First make sure that it selects what we need:
SELECT t.classroom_id, t.title, NULL AS redeemed_code_id, ocm.user_id, NULL AS points FROM `organisation_classrooms` t LEFT JOIN `organisation_classrooms_myusers` ocm ON ocm.classroom_id = t.classroom_id WHERE t.organisation_id = 37383 UNION ALL SELECT t.classroom_id, t.title, r.redeemed_code_id, NULL AS user_id, r.points FROM `organisation_classrooms` t LEFT JOIN `classroom_redeemed_codes` r ON r.classroom_id = t.classroom_id AND r.inactive = 0 AND (r.date_redeemed >= 1393286400 OR r.date_redeemed = 0) WHERE t.organisation_id = 37383 ORDER BY classroom_id
Attention! The ORDER BY applies to the UNION result set. If you want to order rows from each SELECT (this does not help, because UNION does not support order), you must enclose this query in parentheses and place ORDER BY clauses there.
The result looks great:
classroom_id | title | redeemed_code_id | user_id | points -------------+-------+------------------+---------+------- 16 | BLUE | NULL | 1 | NULL 16 | BLUE | NULL | 2 | NULL 16 | BLUE | 7 | NULL | 50 -------------+-------+------------------+---------+------- 17 | GREEN | 8 | NULL | 25 17 | GREEN | 9 | NULL | 75 17 | GREEN | NULL | 508826 | NULL 17 | GREEN | NULL | 508835 | NULL -------------+-------+------------------+---------+------- 46 | PINK | 5 | NULL | 250 46 | PINK | 6 | NULL | 100 46 | PINK | NULL | NULL | NULL
Now we can put some bracket around the query above (strip ORDER BY ) and use it in another query, grouping the data by classroom_id , counting users and bought codes and summing their points.
You will get a query that looks awful, and in your current database schema, it scans when your tables have several hundred rows.
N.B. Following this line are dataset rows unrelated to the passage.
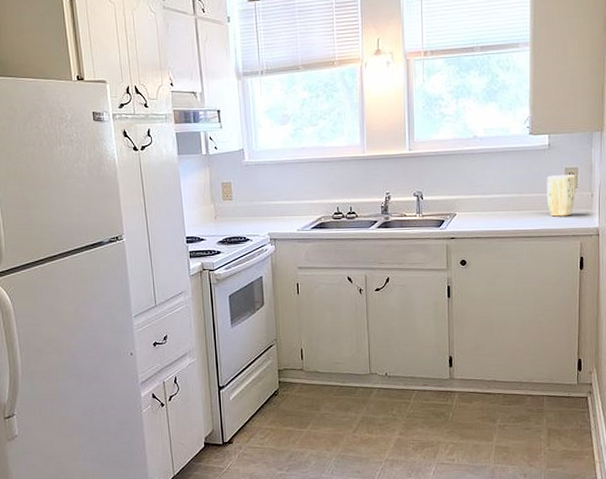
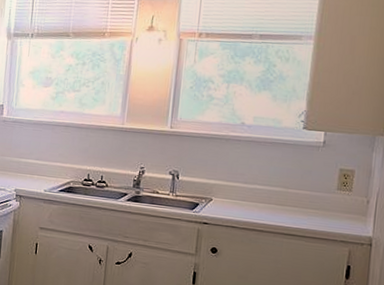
plant pot: present [546,174,575,217] -> none [315,174,351,220]

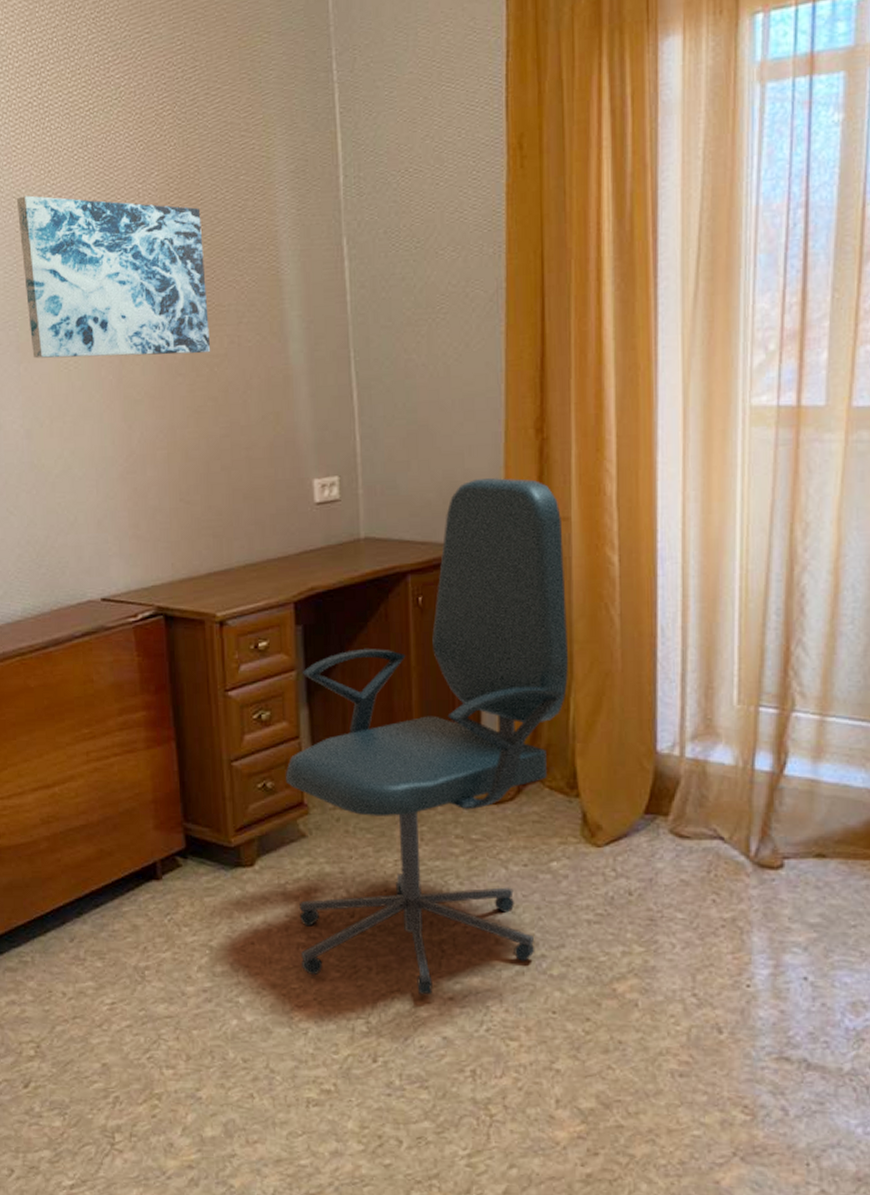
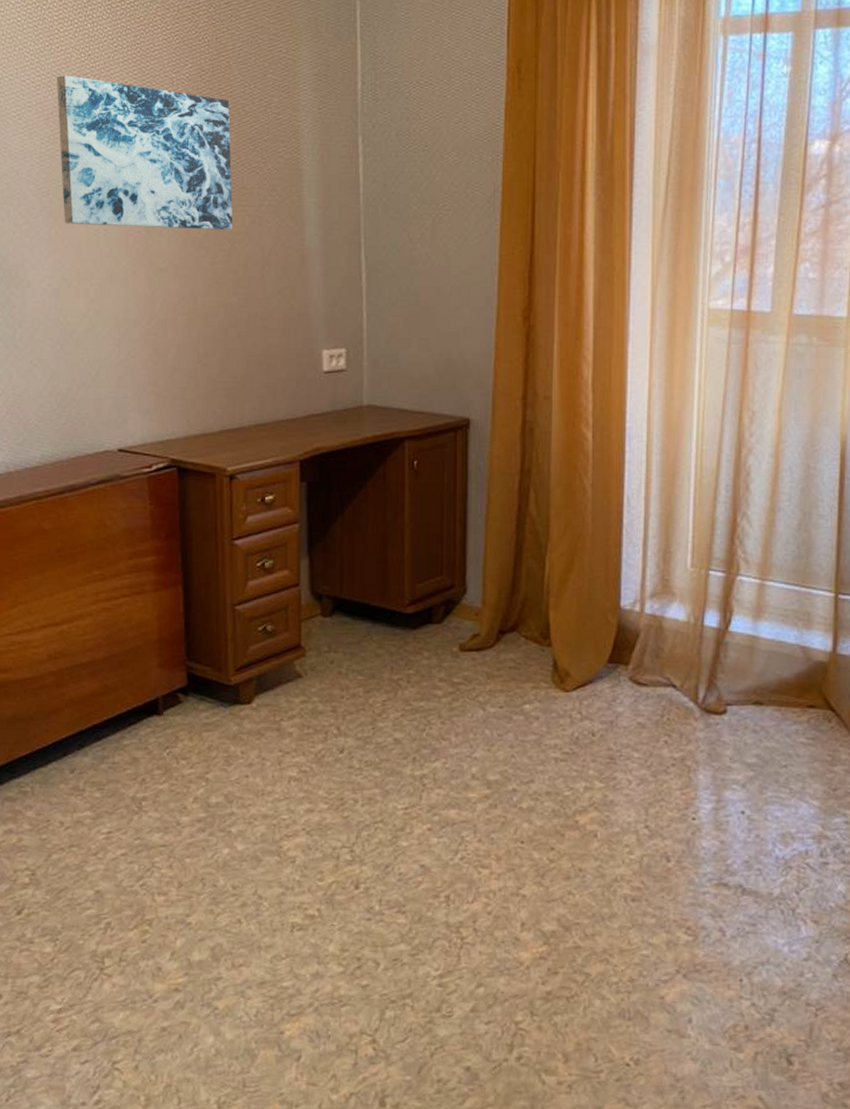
office chair: present [285,477,569,995] -> none [284,357,546,826]

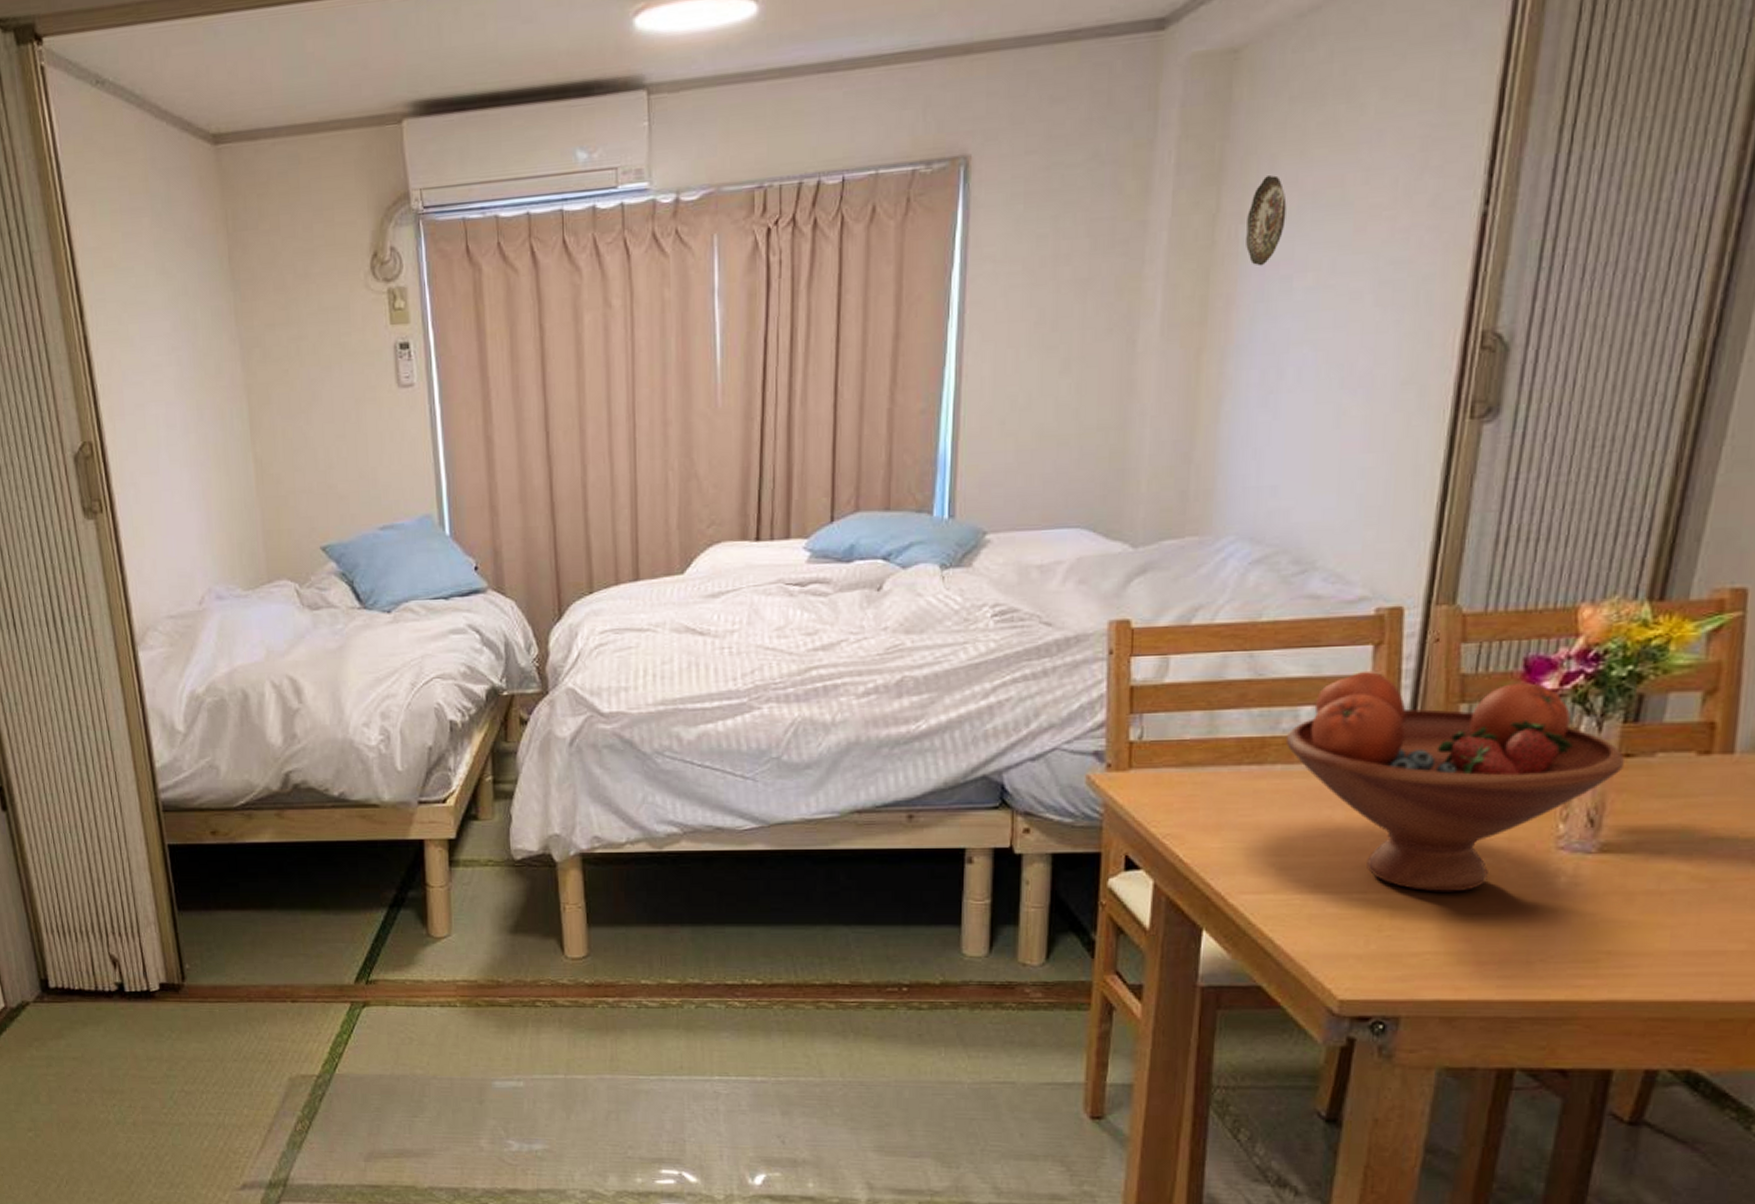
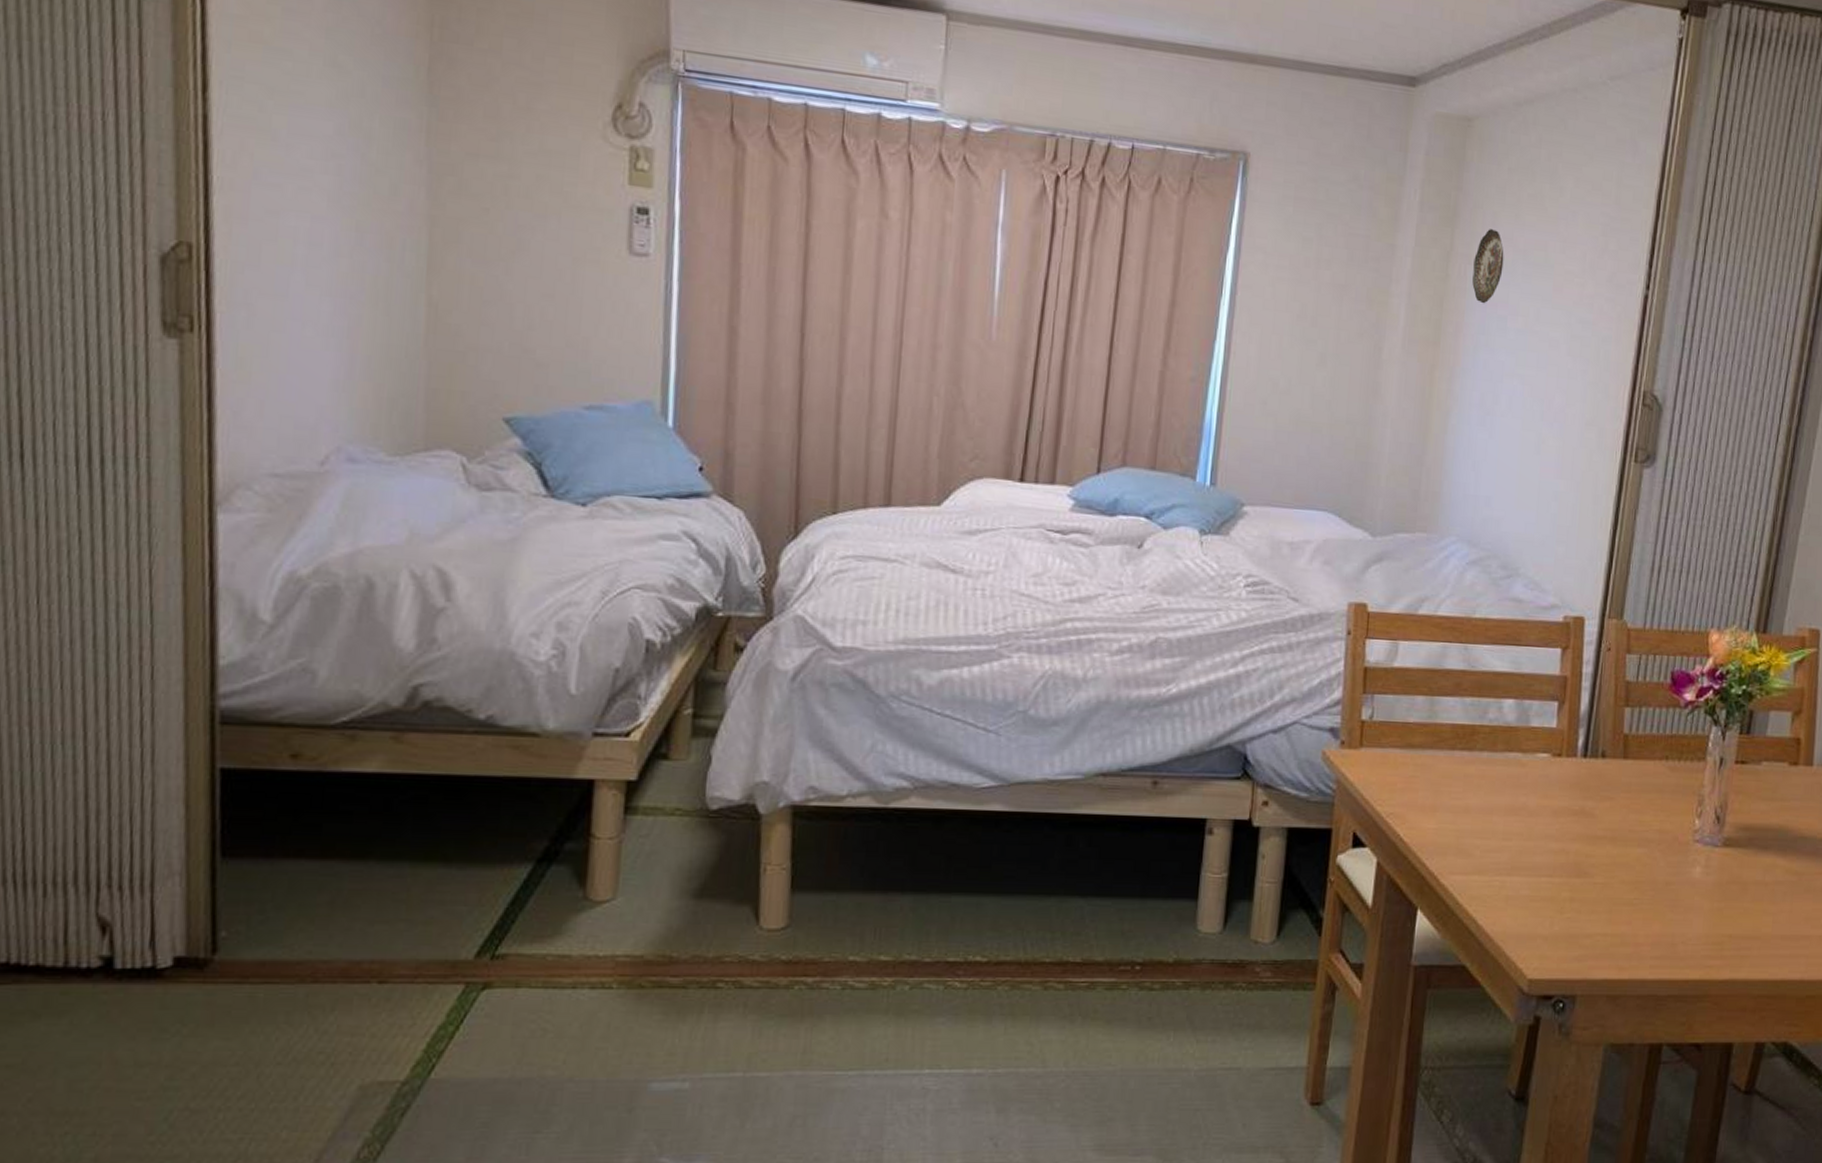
fruit bowl: present [1285,672,1624,892] -> none [1491,672,1740,878]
That is why I will not write here .
Attention! Its performance can be improved by adding missing indexes to your tables in the fields that appear in the ON , WHERE , ORDER BY and GROUP BY clauses of the query.
This will lead to significant improvement, but I will not rely heavily on it. For really large tables (hundreds of thousands of rows), it scans anyway.
Another idea
We can also add GROUP BY on both Query # 1 and Query # 2 and UNION ALL after this:
SELECT t.classroom_id, t.title, NULL AS totalRewards, COUNT(DISTINCT ocm.user_id) AS totalStudents, NULL AS totalPoints FROM `organisation_classrooms` t LEFT JOIN `organisation_classrooms_myusers` ocm ON ocm.classroom_id = t.classroom_id WHERE t.organisation_id = 37383 GROUP BY t.classroom_id UNION ALL SELECT t.classroom_id, t.title, COUNT(DISTINCT redeemed_code_id) AS totalRewards, NULL AS totalStudents, SUM(points) AS totalPoints FROM `organisation_classrooms` t LEFT JOIN `classroom_redeemed_codes` r ON r.classroom_id = t.classroom_id AND r.inactive = 0 AND (r.date_redeemed >= 1393286400 OR r.date_redeemed = 0) WHERE t.organisation_id = 37383 GROUP BY t.classroom_id ORDER BY classroom_id, totalRewards
This creates a good set of results:
classroom_id | title | totalRewards | totalStudents | totalPoints -------------+-------+--------------+---------------+------------- 16 | BLUE | NULL | 2 | NULL 16 | BLUE | 1 | NULL | 50 17 | GREEN | NULL | 2 | NULL 17 | GREEN | 2 | NULL | 100 46 | PINK | NULL | 0 | NULL 46 | PINK | 2 | NULL | 350
This query can be embedded in another query that groups by classroom_id and SUM() common columns above to get the final result. But then again, the final query is big and ugly, and it doesn't work very fast for large tables. And again, thatβs why I donβt write it here .
Conclusion
This can be done in one query, but it does not look good, and it does not work well on large tables.
Regarding performance, put EXPLAIN in front of your query, then check the values ββin the type , key and Extra columns of the result. See the Documentation for an explanation of the possible meanings of these columns, what to try to achieve and what should not be.
Both queries, created by me on both ideas, produce associations of the range or ALL and having Using filesort in the Extra column (they are all slow). In contrast, using them as subqueries in large queries will not improve the way they are executed.
I recommend that you run individual SELECT queries from the last code example as two separate queries ; they return odd and even rows from the above result set. Then combine the results into client code . It will work faster this way.